Sure Apple's hardware is great. Very stylish, very sexy and sleek.<p>But at the end of the day, its the software that makes you productive. Or keeps you entertained.<p>Which are the OSX apps that keep you hooked to your Mac / Macbook / MBP?<p>Thanks!
======
brandoncordell
iTerm2 running tmux. That's where I run vim and irssi.

As for GUI stuff.

* Alfred - Alfred will make you 100 times more productive moving around your system.

* Spotlight - Even if you don't use Alfred, spotlight will make you more productive

* AppZapper - Uninstalls apps and removes all the little things that get left behind when dragging apps to the trash.

* Automator - A lot of people don't ever learn automator, but I think it's the best thing ever.

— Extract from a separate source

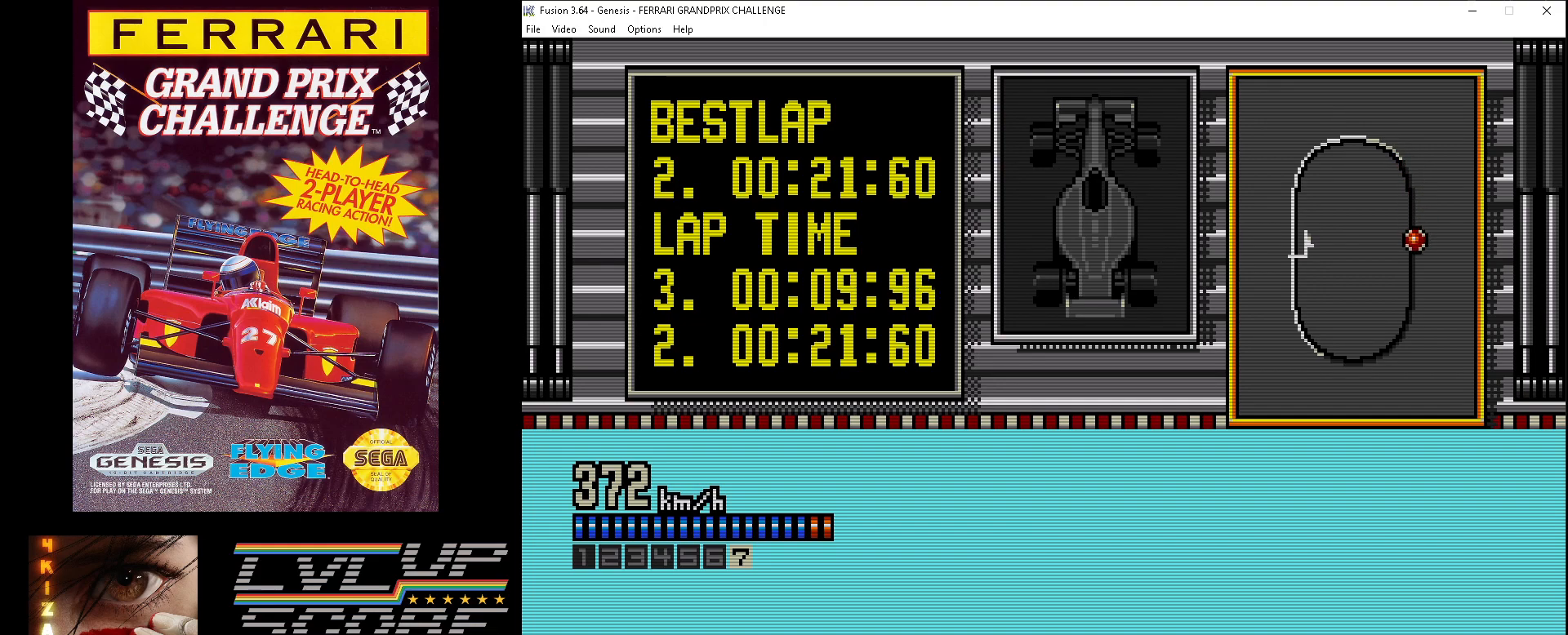
{"buttons": ["A"], "events": []}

It comes with OS X and it's awesome. I write little tasks all the time for example, I have an automator task that zips my project directory with a timestamp in the name and moves it to dropbox every day at 4:55pm for backup.

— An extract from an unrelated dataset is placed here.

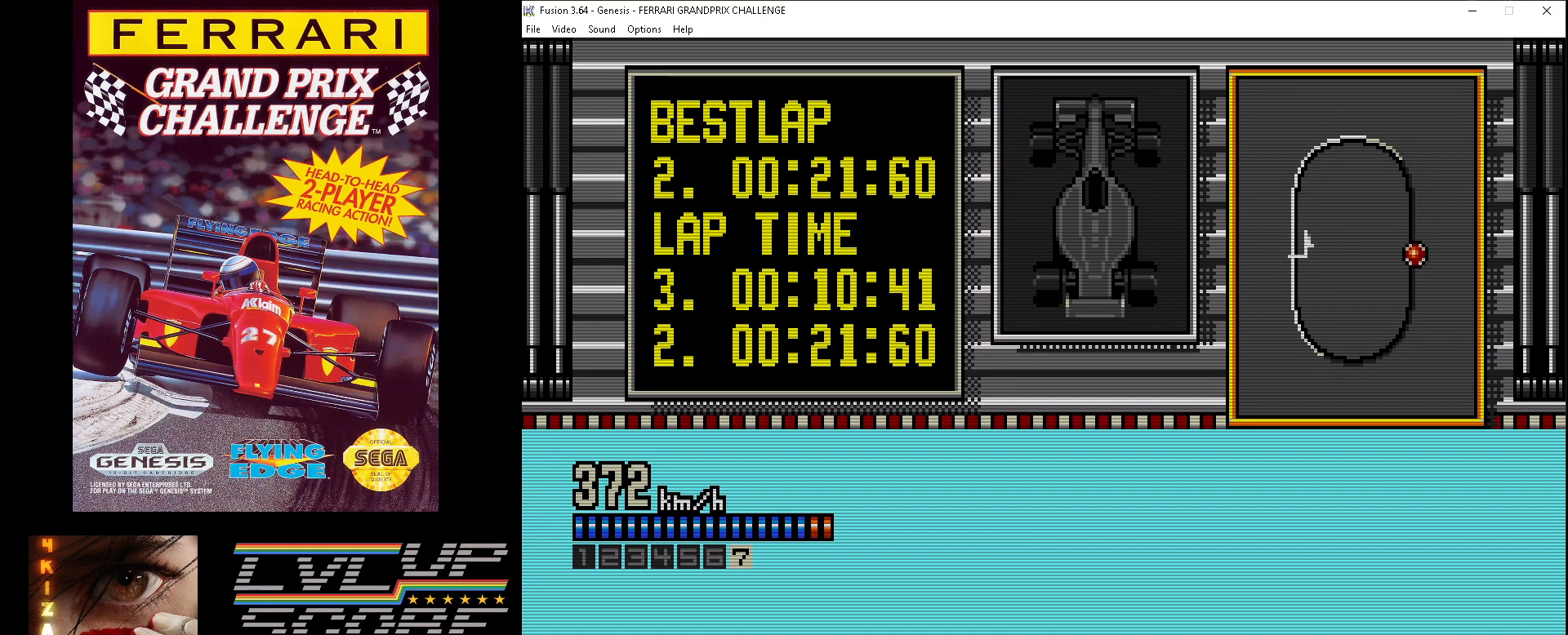
{"buttons": ["A"], "events": []}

* Billings - If you do contract work Billings is amazing

* Github.app - Amazing tool

* Growl - Amazing nofitications

* LittleSnapper - Fantastic tool for keeping track of screenshots of designs and such

* Mou - Great little markdown editor

* Propane - Fantastic campfire client

* Skala Preview - Allows you to connect to photoshop and see your iOS psd's realtime on your iOS device

* Textmate - Amazing text editor

* Transmit - Best ftp client hands down

* Wakeup Time - Turns your Macbook into an alarm clock

------
dholowiski
BBEdit, terminal. Also, not an app, but not having to screw around to make
things work. This alone gives me a huge productivity boost, over Linux or
Windows.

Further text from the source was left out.